■ WHAT YOU SHOULD DO
Lines that include "Energy" make up the answer; copy all of them from the data below.

■ RECORDS SHOWN
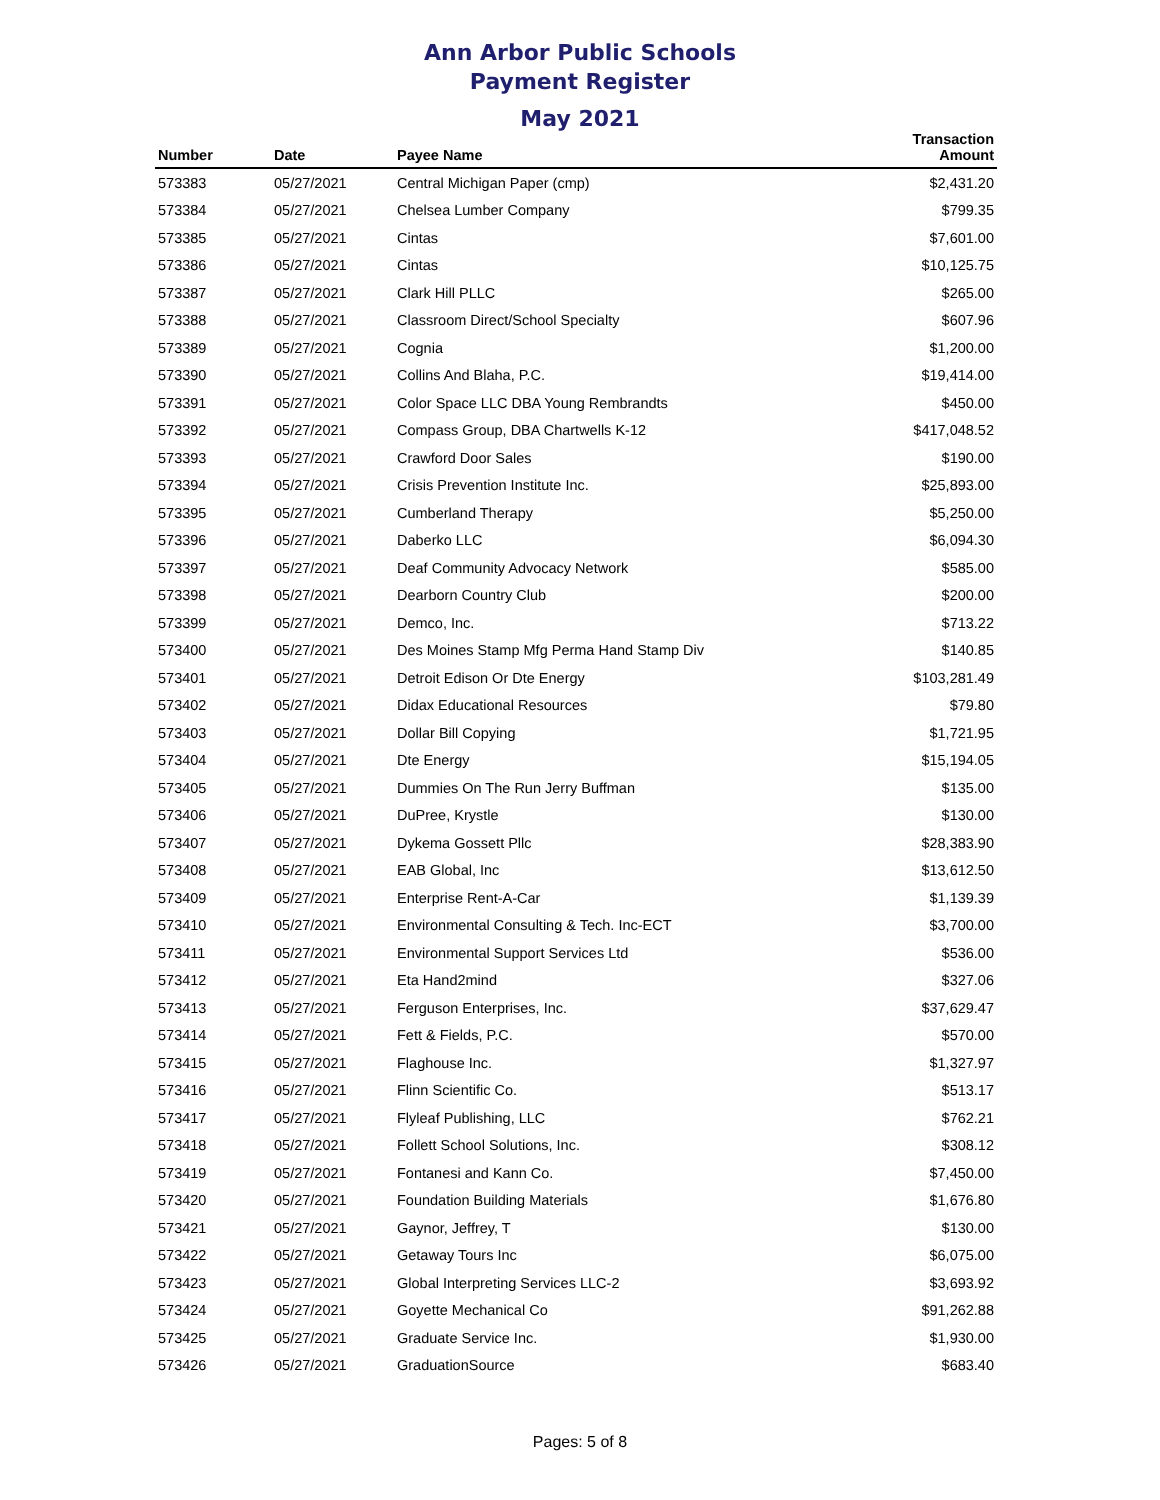Ann Arbor Public Schools
Payment Register
May 2021
| Number | Date | Payee Name | Transaction Amount |
| --- | --- | --- | --- |
| 573383 | 05/27/2021 | Central Michigan Paper (cmp) | $2,431.20 |
| 573384 | 05/27/2021 | Chelsea Lumber Company | $799.35 |
| 573385 | 05/27/2021 | Cintas | $7,601.00 |
| 573386 | 05/27/2021 | Cintas | $10,125.75 |
| 573387 | 05/27/2021 | Clark Hill PLLC | $265.00 |
| 573388 | 05/27/2021 | Classroom Direct/School Specialty | $607.96 |
| 573389 | 05/27/2021 | Cognia | $1,200.00 |
| 573390 | 05/27/2021 | Collins And Blaha, P.C. | $19,414.00 |
| 573391 | 05/27/2021 | Color Space LLC DBA Young Rembrandts | $450.00 |
| 573392 | 05/27/2021 | Compass Group, DBA Chartwells K-12 | $417,048.52 |
| 573393 | 05/27/2021 | Crawford Door Sales | $190.00 |
| 573394 | 05/27/2021 | Crisis Prevention Institute Inc. | $25,893.00 |
| 573395 | 05/27/2021 | Cumberland Therapy | $5,250.00 |
| 573396 | 05/27/2021 | Daberko LLC | $6,094.30 |
| 573397 | 05/27/2021 | Deaf Community Advocacy Network | $585.00 |
| 573398 | 05/27/2021 | Dearborn Country Club | $200.00 |
| 573399 | 05/27/2021 | Demco, Inc. | $713.22 |
| 573400 | 05/27/2021 | Des Moines Stamp Mfg Perma Hand Stamp Div | $140.85 |
| 573401 | 05/27/2021 | Detroit Edison Or Dte Energy | $103,281.49 |
| 573402 | 05/27/2021 | Didax Educational Resources | $79.80 |
| 573403 | 05/27/2021 | Dollar Bill Copying | $1,721.95 |
| 573404 | 05/27/2021 | Dte Energy | $15,194.05 |
| 573405 | 05/27/2021 | Dummies On The Run Jerry Buffman | $135.00 |
| 573406 | 05/27/2021 | DuPree, Krystle | $130.00 |
| 573407 | 05/27/2021 | Dykema Gossett Pllc | $28,383.90 |
| 573408 | 05/27/2021 | EAB Global, Inc | $13,612.50 |
| 573409 | 05/27/2021 | Enterprise Rent-A-Car | $1,139.39 |
| 573410 | 05/27/2021 | Environmental Consulting & Tech. Inc-ECT | $3,700.00 |
| 573411 | 05/27/2021 | Environmental Support Services Ltd | $536.00 |
| 573412 | 05/27/2021 | Eta Hand2mind | $327.06 |
| 573413 | 05/27/2021 | Ferguson Enterprises, Inc. | $37,629.47 |
| 573414 | 05/27/2021 | Fett & Fields, P.C. | $570.00 |
| 573415 | 05/27/2021 | Flaghouse Inc. | $1,327.97 |
| 573416 | 05/27/2021 | Flinn Scientific Co. | $513.17 |
| 573417 | 05/27/2021 | Flyleaf Publishing, LLC | $762.21 |
| 573418 | 05/27/2021 | Follett School Solutions, Inc. | $308.12 |
| 573419 | 05/27/2021 | Fontanesi and Kann Co. | $7,450.00 |
| 573420 | 05/27/2021 | Foundation Building Materials | $1,676.80 |
| 573421 | 05/27/2021 | Gaynor, Jeffrey, T | $130.00 |
| 573422 | 05/27/2021 | Getaway Tours Inc | $6,075.00 |
| 573423 | 05/27/2021 | Global Interpreting Services LLC-2 | $3,693.92 |
| 573424 | 05/27/2021 | Goyette Mechanical Co | $91,262.88 |
| 573425 | 05/27/2021 | Graduate Service Inc. | $1,930.00 |
| 573426 | 05/27/2021 | GraduationSource | $683.40 |
Pages: 5 of 8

■ SOLUTION TO THIS PROBLEM
| 573401 | 05/27/2021 | Detroit Edison Or Dte Energy | $103,281.49 |
| 573404 | 05/27/2021 | Dte Energy | $15,194.05 |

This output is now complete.